◆ Your objective ◆
Go through the listing below and state how many of its lines include "root". Write only that number.
(Records for processing Opens)
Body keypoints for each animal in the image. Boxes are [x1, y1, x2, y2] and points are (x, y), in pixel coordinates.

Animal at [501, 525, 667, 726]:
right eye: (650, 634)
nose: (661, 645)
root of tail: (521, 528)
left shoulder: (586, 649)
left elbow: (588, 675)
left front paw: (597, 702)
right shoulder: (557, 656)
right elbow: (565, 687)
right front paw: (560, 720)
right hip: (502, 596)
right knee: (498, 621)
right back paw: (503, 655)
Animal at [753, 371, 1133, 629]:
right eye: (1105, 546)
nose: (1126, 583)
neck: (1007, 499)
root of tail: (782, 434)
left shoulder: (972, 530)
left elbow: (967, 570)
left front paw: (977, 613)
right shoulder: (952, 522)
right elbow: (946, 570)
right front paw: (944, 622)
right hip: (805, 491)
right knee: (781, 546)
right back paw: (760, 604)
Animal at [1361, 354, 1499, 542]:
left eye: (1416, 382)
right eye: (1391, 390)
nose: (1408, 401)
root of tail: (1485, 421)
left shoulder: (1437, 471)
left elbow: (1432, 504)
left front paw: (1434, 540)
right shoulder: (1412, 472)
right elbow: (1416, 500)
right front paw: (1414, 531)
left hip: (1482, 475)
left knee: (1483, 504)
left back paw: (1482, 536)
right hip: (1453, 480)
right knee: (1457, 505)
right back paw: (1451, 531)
(Records for processing Closes)
(Records for processing Opens)
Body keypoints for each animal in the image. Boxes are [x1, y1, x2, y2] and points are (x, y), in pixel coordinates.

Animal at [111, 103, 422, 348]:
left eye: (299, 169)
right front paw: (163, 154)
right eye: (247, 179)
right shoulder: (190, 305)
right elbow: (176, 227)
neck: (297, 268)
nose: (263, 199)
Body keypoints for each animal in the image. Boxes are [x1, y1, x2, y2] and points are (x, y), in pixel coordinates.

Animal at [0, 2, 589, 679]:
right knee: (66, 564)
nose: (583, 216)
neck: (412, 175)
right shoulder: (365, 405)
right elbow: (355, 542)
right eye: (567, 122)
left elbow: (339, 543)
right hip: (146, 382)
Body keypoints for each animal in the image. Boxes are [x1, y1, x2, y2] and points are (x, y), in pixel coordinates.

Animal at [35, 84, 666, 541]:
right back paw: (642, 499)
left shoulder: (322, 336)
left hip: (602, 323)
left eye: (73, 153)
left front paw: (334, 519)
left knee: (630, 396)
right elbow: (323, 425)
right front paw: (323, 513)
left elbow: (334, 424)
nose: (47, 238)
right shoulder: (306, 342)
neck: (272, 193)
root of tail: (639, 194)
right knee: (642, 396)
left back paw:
(Records for processing Closes)
(Records for processing Opens)
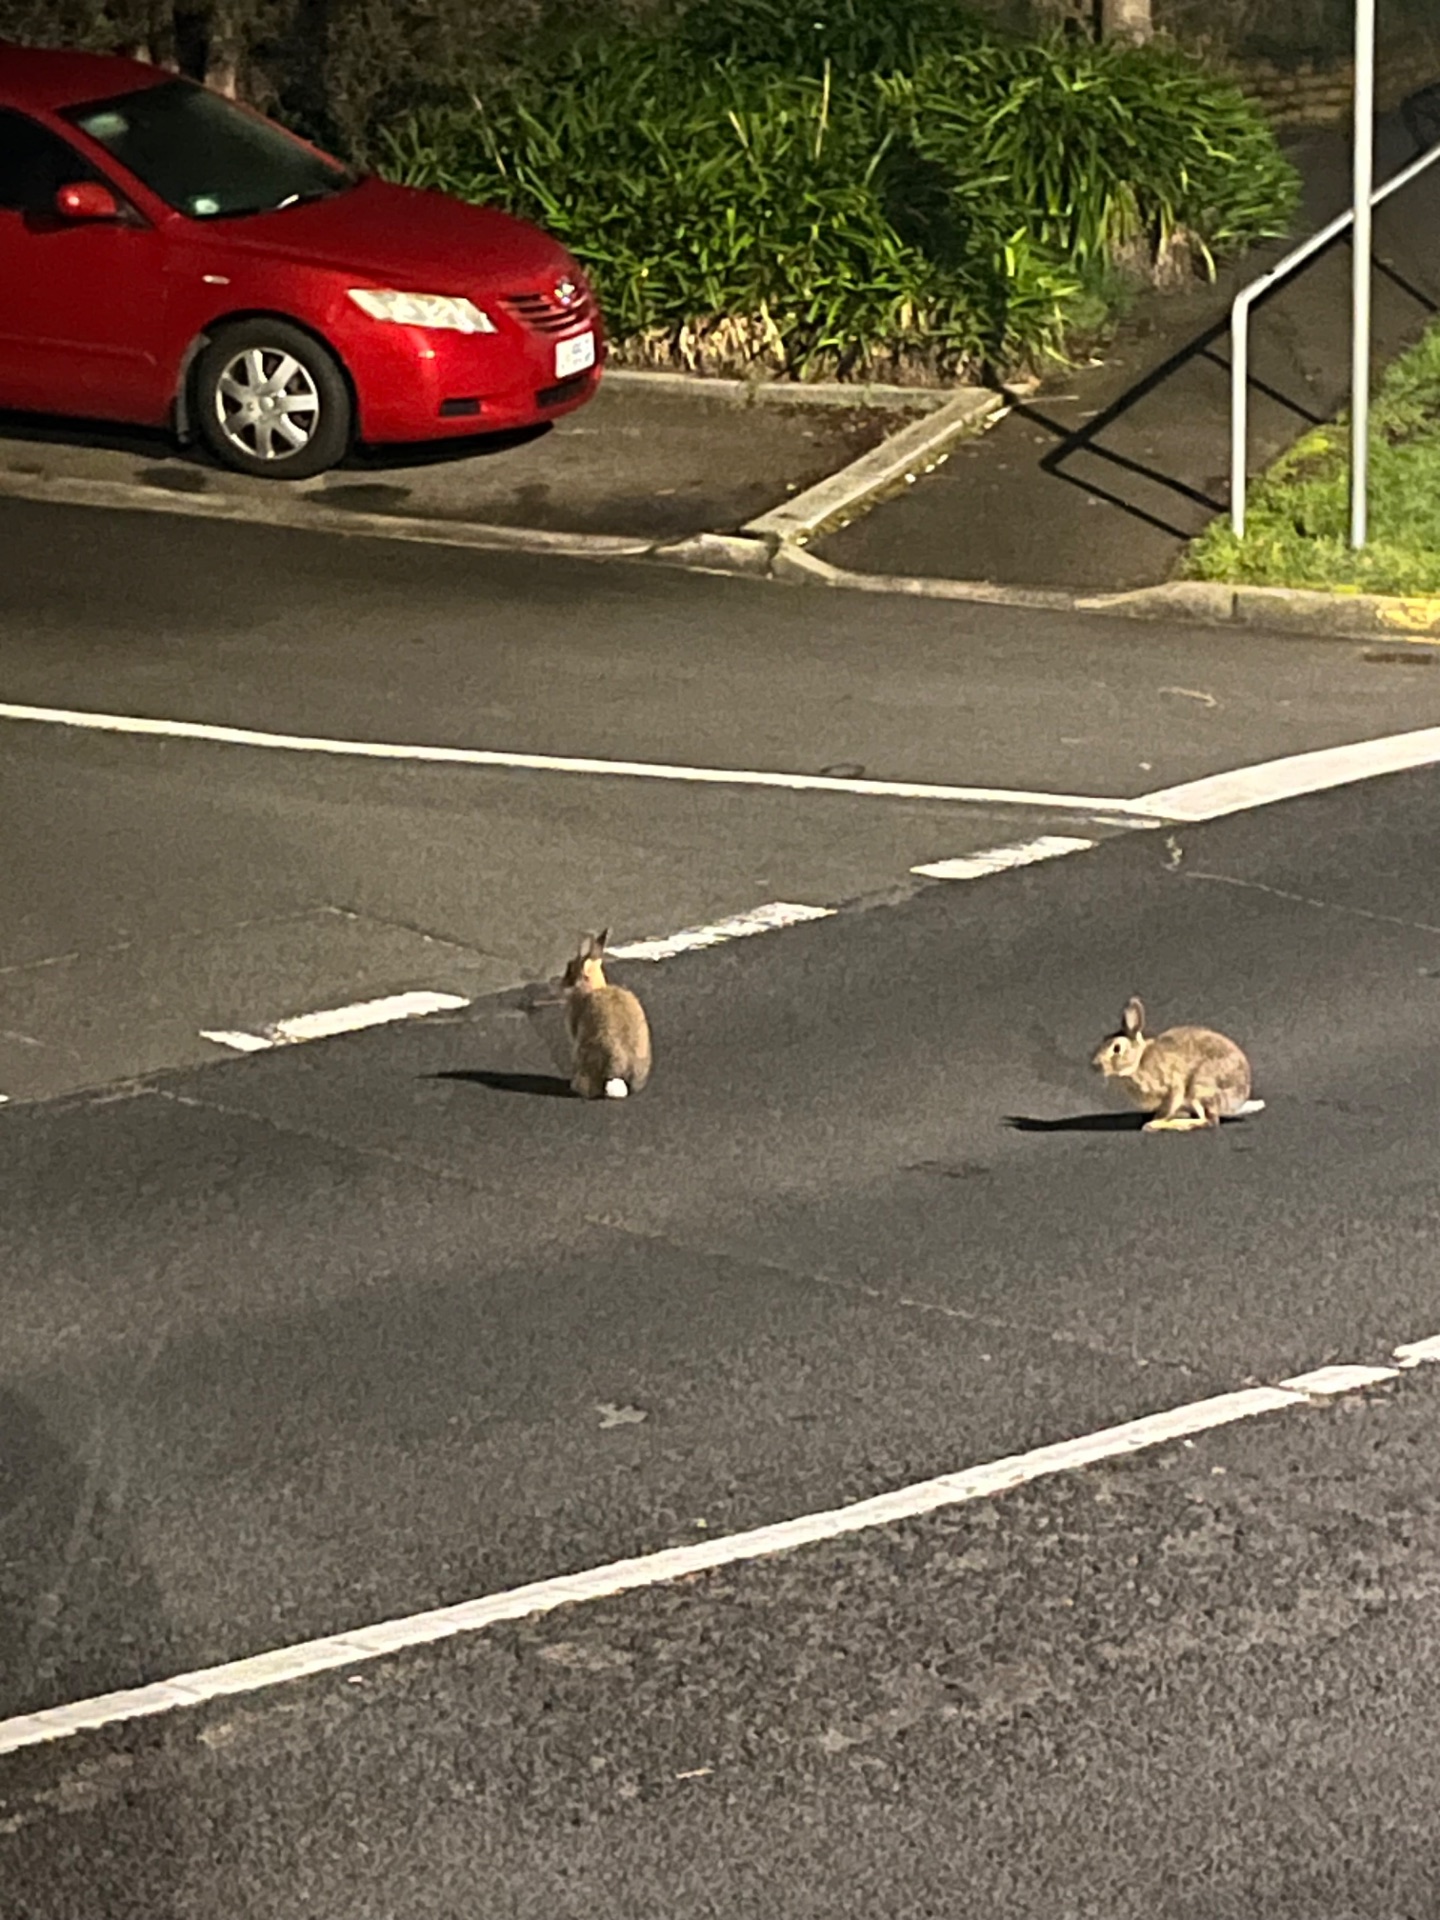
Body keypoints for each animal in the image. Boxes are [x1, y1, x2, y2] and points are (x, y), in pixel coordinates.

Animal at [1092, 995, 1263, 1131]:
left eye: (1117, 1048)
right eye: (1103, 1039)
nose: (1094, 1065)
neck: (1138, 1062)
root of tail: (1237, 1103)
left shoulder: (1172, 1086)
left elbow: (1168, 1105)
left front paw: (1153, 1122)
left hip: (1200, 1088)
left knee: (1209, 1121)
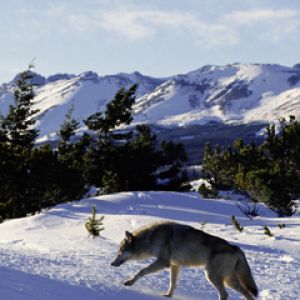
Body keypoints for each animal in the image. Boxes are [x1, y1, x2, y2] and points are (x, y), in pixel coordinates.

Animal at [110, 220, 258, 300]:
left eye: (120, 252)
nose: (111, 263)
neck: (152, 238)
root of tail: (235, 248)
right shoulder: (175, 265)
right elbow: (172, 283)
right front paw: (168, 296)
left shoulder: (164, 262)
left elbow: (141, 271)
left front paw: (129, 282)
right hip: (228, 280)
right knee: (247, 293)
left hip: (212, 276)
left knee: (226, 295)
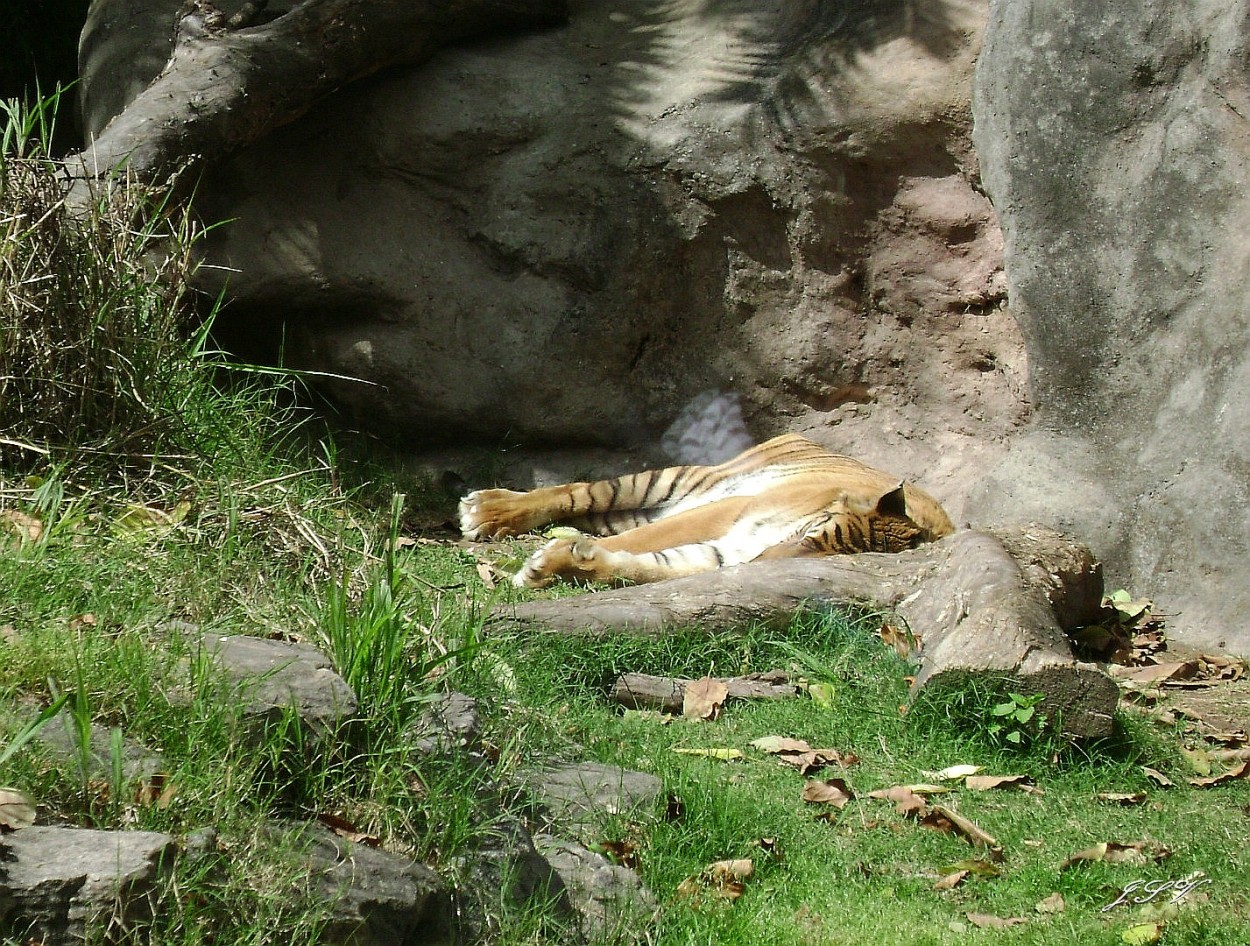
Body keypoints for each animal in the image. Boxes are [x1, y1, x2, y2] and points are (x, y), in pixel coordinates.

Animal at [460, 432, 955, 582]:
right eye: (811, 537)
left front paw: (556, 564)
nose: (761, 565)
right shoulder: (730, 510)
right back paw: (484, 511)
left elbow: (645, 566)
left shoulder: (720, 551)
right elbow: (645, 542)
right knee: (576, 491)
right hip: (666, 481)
(Records for processing Closes)
◆ Answer section ◆
6